++++ TEKST DO ANALIZY

Widziane z okna, przeczytane i usłyszane (26E)

I. Szybko zrobiło się jesiennie, żółto, brązowo, a wszystko to przez liście, które zmieniły swój kolor. Jesienny czas niektórych źle emocjonalnie nastraja, ale przecież są i tacy, którzy kochają taki czas zmiany. Słyszałem w dniu dzisiejszym takie oto stwierdzenie: mama zmarła w miesiącu, w którym chciała – mówi syn zmarłej. Tak? Za życia mawiała, że jeżeli ma umrzeć, to w październiku, bo jest to miesiąc gdzie „umiera” przyroda. Wszyscy widzimy owe umieranie, ale z drugiej strony mamy świadomość tego, że po jesieni będzie zima, a po niej znów wiosna. Wtedy wszystko „wróci” do życia, zacznie bardziej radować nasze oczy i zachęci do życia.
Pouczające i mądre są te ludzkie życiowe mądrości. Słuchając ich dostrzegamy pogodzenie się z życiem, z wszelkimi prawami, które są związane z naszym ziemskim bytowaniem. Kiedy czytamy te słowa, warto też sobie uświadomić, że współcześnie takie myślenie o wieczności – o żegnaniu się z ziemskim światem – zanika. Staje się wiedzą odrzucaną, staroświecką, niemądrą. Wspominając historię ludzi, tych którzy żyli wiek wcześniej, czy tych, którzy będą żyli za pięćdziesiąt lat, czy też te nasze teraźniejsze czasy, trzeba jasno powiedzieć, że każdy będzie miał swój dzień, miesiąc, rok – śmierci.

++++++++
++++ ZBIÓR DANYCH

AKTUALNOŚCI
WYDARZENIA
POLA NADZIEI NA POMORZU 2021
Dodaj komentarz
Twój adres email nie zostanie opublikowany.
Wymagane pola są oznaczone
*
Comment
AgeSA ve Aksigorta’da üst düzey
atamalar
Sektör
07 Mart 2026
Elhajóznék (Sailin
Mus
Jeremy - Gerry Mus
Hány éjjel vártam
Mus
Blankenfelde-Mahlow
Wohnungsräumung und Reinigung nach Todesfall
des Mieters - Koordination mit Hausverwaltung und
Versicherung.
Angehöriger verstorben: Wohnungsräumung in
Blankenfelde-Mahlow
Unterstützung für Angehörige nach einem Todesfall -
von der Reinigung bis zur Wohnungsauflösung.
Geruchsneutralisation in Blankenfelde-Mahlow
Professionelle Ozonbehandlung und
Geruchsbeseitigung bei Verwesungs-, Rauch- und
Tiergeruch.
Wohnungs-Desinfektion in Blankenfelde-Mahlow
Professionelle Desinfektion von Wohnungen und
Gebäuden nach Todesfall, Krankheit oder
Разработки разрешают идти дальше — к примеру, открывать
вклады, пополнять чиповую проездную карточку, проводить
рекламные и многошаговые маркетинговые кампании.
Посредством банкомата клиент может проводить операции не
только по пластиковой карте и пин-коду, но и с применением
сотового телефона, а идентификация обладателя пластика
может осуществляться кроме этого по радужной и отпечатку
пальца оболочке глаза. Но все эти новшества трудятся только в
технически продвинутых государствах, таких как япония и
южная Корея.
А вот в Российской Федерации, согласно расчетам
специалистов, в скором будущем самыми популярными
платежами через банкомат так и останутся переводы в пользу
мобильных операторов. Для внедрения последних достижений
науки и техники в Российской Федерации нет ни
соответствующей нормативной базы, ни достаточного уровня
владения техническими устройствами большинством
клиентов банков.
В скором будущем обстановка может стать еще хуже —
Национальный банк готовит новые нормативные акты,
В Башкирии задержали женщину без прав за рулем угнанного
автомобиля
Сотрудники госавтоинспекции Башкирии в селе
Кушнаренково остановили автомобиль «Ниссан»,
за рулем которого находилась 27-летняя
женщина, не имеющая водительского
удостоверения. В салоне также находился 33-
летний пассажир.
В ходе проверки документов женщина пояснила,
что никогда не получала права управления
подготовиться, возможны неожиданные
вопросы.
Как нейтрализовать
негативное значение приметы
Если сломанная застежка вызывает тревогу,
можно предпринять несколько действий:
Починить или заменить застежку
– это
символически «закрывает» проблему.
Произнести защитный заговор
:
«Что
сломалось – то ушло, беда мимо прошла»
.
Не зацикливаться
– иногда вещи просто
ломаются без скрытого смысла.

++++++++

CO NALEŻY ZROBIĆ:
- a) W jakim miesiącu, według tekstu, chciała umrzeć matka, o której mówi syn?
- b) Przepisz z tekstu fragment zaczynający się od słów „Widziane z okna, przeczytane” i ciągnący się aż do słów „zachęci do życia.”.
Rekordy nie mają żadnego związku z tekstem.

LISTA ROZWIĄZAŃ:
- a) W październiku.

- b)
Widziane z okna, przeczytane i usłyszane (26E)

I. Szybko zrobiło się jesiennie, żółto, brązowo, a wszystko to przez liście, które zmieniły swój kolor. Jesienny czas niektórych źle emocjonalnie nastraja, ale przecież są i tacy, którzy kochają taki czas zmiany. Słyszałem w dniu dzisiejszym takie oto stwierdzenie: mama zmarła w miesiącu, w którym chciała – mówi syn zmarłej. Tak? Za życia mawiała, że jeżeli ma umrzeć, to w październiku, bo jest to miesiąc gdzie „umiera” przyroda. Wszyscy widzimy owe umieranie, ale z drugiej strony mamy świadomość tego, że po jesieni będzie zima, a po niej znów wiosna. Wtedy wszystko „wróci” do życia, zacznie bardziej radować nasze oczy i zachęci do życia.